The Securities and Exchange Commission moved to give public companies the option of reporting earnings twice a year instead of every quarter, a change that would ease the disclosure burden for management but leave investors with longer gaps between updates. The proposal would end a 55-year-old quarterly reporting requirement for companies that opt in and create a new semiannual filing, the 10-S, to replace the familiar 10-Q.
The commission said companies choosing the new schedule would still file full annual reports, but they would face less frequent interim reporting obligations. That would be a meaningful shift in how Wall Street gets information, especially for analysts and traders who rely on quarterly results to track sales, margins, cash flow and management guidance.
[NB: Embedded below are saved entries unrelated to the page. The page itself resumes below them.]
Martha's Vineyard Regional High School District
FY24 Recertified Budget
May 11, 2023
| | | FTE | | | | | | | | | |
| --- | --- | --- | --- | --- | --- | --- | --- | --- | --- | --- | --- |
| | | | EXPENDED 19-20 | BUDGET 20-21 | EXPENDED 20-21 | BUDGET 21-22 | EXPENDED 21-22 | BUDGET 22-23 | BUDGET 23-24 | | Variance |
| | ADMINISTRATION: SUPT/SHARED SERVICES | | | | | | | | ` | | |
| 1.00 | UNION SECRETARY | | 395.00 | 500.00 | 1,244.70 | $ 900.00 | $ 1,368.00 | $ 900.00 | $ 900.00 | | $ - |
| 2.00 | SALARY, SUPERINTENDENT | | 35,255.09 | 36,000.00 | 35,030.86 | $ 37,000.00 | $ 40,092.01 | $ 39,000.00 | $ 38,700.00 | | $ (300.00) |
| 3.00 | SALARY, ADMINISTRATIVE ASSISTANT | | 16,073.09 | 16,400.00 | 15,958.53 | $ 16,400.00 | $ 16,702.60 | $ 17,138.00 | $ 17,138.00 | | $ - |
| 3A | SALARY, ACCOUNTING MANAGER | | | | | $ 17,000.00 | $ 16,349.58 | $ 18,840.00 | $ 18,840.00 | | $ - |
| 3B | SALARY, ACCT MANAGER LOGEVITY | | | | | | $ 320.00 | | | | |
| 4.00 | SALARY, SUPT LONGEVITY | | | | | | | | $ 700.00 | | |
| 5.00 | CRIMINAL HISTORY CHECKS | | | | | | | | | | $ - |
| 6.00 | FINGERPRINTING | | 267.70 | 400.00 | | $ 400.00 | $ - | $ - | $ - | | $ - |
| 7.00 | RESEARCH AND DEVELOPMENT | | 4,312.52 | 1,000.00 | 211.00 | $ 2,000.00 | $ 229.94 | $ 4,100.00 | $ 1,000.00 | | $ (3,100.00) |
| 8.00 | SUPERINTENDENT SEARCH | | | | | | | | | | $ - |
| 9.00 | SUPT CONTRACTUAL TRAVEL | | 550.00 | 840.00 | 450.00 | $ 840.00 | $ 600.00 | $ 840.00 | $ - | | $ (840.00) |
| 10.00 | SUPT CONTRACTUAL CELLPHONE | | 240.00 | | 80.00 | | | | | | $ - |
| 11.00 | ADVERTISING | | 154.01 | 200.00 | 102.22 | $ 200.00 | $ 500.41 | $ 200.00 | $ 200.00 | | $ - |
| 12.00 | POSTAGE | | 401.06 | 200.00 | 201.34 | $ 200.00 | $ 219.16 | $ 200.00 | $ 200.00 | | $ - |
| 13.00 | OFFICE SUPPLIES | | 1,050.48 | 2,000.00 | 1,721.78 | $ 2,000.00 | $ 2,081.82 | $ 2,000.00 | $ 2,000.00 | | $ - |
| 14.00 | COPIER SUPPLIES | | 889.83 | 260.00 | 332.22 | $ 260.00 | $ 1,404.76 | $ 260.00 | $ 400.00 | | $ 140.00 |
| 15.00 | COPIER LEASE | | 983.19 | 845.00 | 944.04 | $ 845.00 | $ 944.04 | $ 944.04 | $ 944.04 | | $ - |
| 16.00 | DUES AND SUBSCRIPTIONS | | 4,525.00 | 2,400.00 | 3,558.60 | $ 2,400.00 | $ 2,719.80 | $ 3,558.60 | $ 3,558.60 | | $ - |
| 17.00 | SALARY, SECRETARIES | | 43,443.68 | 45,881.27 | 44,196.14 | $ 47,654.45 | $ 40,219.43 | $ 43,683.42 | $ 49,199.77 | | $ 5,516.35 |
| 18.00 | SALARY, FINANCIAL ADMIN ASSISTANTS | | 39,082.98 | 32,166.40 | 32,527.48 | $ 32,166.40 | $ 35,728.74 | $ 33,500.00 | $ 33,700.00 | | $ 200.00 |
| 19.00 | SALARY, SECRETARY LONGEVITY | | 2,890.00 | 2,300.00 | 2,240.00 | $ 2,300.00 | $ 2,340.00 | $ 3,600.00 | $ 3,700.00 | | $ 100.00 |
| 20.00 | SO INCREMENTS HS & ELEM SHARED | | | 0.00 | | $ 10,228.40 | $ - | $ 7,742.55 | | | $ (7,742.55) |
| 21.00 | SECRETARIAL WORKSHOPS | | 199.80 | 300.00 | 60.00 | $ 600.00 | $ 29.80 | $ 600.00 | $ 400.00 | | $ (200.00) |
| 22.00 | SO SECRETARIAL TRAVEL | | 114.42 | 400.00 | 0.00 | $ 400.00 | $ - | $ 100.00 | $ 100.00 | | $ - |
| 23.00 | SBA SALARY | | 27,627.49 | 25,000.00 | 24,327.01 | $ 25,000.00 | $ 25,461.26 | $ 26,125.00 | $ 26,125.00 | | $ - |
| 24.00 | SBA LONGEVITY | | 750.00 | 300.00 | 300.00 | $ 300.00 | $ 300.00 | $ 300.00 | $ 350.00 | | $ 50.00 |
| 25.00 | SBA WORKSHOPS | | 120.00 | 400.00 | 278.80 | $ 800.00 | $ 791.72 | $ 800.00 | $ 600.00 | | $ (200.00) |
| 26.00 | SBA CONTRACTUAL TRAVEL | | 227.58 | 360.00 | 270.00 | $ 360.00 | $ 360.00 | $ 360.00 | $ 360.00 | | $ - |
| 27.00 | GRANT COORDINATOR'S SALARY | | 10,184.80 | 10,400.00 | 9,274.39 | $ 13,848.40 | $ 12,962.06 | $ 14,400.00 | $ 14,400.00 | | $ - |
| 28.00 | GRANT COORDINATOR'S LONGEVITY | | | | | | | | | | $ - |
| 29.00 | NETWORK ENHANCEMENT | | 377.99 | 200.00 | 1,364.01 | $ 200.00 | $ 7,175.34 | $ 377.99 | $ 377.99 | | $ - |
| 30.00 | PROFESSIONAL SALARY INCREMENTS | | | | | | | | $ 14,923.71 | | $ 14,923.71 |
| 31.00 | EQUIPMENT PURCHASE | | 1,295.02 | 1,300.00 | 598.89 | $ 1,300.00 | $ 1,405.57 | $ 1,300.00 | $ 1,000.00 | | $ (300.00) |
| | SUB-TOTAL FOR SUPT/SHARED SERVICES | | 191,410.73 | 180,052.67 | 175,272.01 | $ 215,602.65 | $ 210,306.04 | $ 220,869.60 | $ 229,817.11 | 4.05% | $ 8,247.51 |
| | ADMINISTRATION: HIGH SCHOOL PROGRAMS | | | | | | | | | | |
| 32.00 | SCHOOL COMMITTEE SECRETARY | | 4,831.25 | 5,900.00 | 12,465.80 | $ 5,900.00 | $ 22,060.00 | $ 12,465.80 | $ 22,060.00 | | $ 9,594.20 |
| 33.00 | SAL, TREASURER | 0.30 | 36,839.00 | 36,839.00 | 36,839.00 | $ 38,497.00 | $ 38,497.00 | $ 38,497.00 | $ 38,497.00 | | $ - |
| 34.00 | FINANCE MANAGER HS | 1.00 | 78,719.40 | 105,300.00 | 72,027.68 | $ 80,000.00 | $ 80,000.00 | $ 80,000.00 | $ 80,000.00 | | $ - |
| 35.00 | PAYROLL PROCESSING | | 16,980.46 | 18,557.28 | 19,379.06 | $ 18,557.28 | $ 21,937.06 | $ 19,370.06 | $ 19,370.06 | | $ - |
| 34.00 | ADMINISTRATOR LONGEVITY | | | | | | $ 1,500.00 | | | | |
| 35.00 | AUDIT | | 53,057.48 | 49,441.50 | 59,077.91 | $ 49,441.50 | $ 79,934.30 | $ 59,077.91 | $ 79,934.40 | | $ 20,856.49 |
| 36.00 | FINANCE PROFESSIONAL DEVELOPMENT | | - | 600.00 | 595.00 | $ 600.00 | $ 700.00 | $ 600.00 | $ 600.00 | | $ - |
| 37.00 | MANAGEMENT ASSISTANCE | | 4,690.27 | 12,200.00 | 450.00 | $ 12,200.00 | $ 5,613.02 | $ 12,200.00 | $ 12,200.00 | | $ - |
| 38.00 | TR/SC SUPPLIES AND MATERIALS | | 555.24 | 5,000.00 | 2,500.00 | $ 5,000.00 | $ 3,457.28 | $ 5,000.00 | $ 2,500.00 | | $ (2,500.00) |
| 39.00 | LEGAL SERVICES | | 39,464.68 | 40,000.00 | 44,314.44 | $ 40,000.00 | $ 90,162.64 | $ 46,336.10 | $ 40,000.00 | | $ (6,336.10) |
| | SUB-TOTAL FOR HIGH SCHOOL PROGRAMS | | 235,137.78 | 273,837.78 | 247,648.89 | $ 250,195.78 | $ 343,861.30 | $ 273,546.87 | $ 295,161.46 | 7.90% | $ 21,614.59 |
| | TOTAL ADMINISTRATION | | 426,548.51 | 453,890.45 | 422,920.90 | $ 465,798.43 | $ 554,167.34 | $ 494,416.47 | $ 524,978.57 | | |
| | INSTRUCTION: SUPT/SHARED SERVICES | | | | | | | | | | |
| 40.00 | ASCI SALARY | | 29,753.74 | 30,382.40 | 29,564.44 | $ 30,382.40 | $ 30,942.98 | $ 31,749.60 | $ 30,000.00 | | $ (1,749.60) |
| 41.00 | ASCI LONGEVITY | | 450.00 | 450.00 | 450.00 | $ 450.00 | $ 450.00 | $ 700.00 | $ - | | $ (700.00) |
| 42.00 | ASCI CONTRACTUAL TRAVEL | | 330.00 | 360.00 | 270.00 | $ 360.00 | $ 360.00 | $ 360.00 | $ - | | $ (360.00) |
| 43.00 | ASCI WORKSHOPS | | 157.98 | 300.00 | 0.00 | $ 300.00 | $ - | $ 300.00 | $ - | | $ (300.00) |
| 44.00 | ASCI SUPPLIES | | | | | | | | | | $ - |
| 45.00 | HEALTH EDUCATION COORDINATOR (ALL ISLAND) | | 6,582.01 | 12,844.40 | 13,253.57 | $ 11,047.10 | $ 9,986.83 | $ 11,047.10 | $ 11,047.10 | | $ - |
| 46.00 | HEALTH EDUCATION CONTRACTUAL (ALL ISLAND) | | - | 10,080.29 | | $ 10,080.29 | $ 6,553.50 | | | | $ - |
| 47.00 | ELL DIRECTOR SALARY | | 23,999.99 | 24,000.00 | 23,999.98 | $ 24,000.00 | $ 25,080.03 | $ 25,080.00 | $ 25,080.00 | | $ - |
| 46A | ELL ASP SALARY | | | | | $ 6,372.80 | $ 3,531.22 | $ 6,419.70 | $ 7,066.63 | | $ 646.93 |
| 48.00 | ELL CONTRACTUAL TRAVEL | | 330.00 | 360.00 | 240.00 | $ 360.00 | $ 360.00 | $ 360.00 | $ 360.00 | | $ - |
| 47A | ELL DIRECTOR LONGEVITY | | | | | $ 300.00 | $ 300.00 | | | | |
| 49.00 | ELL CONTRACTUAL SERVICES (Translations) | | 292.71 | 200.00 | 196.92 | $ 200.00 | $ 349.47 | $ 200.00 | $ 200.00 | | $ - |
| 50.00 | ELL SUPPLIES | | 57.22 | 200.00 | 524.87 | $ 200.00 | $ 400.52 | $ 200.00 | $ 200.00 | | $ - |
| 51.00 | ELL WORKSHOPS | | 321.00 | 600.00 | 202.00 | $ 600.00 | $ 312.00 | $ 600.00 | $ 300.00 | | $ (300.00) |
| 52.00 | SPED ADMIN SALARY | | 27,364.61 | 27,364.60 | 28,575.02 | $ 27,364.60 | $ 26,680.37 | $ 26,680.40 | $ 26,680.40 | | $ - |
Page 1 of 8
If adopted, the rule would reshape the timing of earnings releases and corporate commentary across the U.S. market.

Supporters of the change argue that quarterly reporting can encourage short-term thinking, forcing executives to focus on the next 90 days instead of longer-range investment, hiring and product development. They also say fewer reporting cycles could reduce costs and free management from a relentless compliance rhythm that can distract from strategy. President Donald Trump has pushed the idea during both of his presidencies, underscoring that the debate is as political as it is procedural.
Critics are likely to argue that the opposite is true: less frequent disclosure could make it harder for ordinary investors to detect problems early, weaken price discovery and reduce accountability when businesses begin to stumble. The central question is whether quarterly reporting really fuels short-termism more than it protects shareholders. For many investors, the answer may turn on whether a six-month wait is a reasonable tradeoff for lower reporting costs, or a step backward that lets bad news surface too late.
The proposal is likely to meet resistance from some investors, setting up a broader fight over transparency, market pressure and corporate time horizons. What happens next will matter well beyond Washington, because the final rule could change how public companies explain themselves to the market, and how quickly the market can explain them back.